Su desenlace pasará por el romance con una estrella televisiva armarizada, por la depresión que al protagonista le causará el escándalo generado por su anterior pertenencia al porno gay —coqueteo con el suicidio incluido— y por la final aceptación de la condición sexual de su amado, quien saldrá del armario ante los paparazzi. Como casi siempre, el final del cine gay bascula entre la felicidad —aceptación, normalización, desarmarización— y la infelicidad —rechazo, ostracismo, marginalidad, muerte—. Aquí se opta por el final feliz, sobre todo porque la propuesta puede leerse como si de una versión queer y profundamente homoerótica de El mago de Oz se tratara, pudiéndose observar un acertado reparto de roles entre sus protagonistas, donde el papel de la bruja mala está reservado para Judy Tenuta. Lo cual no deja de tener su gracia.

Pequeña reflexión final

No sabemos si se sufrirán las mismas consecuencias sobre declararse gay que sobre declararse amigo de los gays, pues para algunos miembros de nuestra sociedad la comprensión y el acercamiento positivo a determinados temas pueden provocar la misma condena que la pertenencia a ellos. Sin embargo, la radical actitud que conlleva el compromiso democrático, donde el silencio o las medias tintas acaban por comportar una bastarda complicidad, nos llevan a muchos a aceptar el reto y la posible penitencia derivada de estar al lado de aquellos a los que, por su condición —buscada o encontrada—, se les maltrata, humilla y/o margina, impidiéndoles forma parte del conjunto de una forma libre y normalizada.

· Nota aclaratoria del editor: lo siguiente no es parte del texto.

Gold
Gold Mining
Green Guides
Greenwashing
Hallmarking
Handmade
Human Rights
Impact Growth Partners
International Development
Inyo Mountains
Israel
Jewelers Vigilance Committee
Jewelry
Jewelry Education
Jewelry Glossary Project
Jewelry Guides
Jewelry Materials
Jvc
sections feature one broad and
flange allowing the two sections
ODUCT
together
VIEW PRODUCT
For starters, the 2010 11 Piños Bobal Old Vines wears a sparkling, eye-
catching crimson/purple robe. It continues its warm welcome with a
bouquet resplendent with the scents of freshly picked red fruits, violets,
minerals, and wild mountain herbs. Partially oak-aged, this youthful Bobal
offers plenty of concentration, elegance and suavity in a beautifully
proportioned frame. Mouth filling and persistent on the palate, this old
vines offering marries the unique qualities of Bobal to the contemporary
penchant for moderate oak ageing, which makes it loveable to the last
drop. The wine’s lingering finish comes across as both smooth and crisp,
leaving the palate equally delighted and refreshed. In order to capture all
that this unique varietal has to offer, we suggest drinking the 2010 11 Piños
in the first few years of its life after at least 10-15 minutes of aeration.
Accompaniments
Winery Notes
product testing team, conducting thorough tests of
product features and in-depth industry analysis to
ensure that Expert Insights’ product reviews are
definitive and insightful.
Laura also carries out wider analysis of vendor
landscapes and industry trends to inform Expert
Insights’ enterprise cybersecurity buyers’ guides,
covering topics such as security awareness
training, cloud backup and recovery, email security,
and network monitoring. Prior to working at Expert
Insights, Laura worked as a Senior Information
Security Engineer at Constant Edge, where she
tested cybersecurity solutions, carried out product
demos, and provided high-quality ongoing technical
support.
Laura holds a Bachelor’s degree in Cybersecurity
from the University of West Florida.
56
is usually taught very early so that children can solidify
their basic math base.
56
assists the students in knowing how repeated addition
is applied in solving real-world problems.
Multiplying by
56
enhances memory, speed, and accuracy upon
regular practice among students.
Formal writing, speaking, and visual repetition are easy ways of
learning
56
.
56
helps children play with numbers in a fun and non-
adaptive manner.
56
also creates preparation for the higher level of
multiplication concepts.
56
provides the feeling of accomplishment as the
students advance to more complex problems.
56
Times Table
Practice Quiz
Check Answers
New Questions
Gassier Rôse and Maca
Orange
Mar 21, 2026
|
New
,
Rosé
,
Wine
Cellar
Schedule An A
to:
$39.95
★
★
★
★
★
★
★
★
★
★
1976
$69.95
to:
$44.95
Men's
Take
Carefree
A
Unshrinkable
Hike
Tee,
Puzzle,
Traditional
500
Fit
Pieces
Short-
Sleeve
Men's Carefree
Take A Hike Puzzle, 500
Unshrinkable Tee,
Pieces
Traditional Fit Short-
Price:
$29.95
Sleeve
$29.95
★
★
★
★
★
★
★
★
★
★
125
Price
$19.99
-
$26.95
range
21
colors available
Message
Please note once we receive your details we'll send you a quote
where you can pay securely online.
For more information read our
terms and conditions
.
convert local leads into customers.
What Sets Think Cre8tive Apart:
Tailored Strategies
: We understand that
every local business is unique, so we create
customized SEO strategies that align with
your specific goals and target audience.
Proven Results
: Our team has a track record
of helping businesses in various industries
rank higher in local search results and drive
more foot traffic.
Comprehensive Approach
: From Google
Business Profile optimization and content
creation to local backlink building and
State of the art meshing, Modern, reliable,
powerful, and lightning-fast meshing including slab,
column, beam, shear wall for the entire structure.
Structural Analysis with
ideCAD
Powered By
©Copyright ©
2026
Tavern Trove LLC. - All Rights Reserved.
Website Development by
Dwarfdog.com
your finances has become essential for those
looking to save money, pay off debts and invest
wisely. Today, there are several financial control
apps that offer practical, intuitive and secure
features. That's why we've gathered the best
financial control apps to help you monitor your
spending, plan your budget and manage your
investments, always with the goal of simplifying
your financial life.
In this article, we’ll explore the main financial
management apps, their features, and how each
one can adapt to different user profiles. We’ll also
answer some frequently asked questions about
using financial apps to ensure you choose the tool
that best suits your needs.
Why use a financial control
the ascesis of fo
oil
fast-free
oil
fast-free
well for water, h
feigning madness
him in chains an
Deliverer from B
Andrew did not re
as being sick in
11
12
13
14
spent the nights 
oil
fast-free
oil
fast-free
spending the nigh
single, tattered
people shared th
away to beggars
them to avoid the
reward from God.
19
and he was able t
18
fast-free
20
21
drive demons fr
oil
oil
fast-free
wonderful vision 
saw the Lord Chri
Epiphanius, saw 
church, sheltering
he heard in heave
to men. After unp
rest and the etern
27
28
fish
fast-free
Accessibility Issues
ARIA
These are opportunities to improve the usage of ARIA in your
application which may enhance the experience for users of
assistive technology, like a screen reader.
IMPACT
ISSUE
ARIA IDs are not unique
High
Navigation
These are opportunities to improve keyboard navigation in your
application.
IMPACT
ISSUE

Hemos de reconocer que cada cual ha de encontrar su voz y su momento, sin ser presionado para ello, pues no todo el mundo está dispuesto a aceptar las nefastas consecuencias que puede acarrear tomar una decisión en un entorno hostil. «Siempre habrá que tener en cuenta que la decisión puede afectar negativamente una carrera, pero el horizonte político no puede consistir en defender el derecho al armario, sino en defender el derecho a estar fuera de él sin que se tenga que pagar un precio» (Alberto Mira: Miradas insumisas, Editorial Egales, Madrid, p. 448). Y es que de forma general aplaudimos la valentía de quien sale del armario o de quien habla abiertamente, de la misma manera que animamos a los manifestantes de otros países que se juegan la vida por sus ideales o lanzamos proclamas brabuconas sobre lo que hubiésemos hecho en tal o cual guerra. Pero lo cierto es que hay que luchar en la trinchera y no en la retaguardia, desde donde se anima a la valentía con el comodín de la seguridad. El verdadero activismo, como dijo Fassbinder, ha de hacerse en la calle.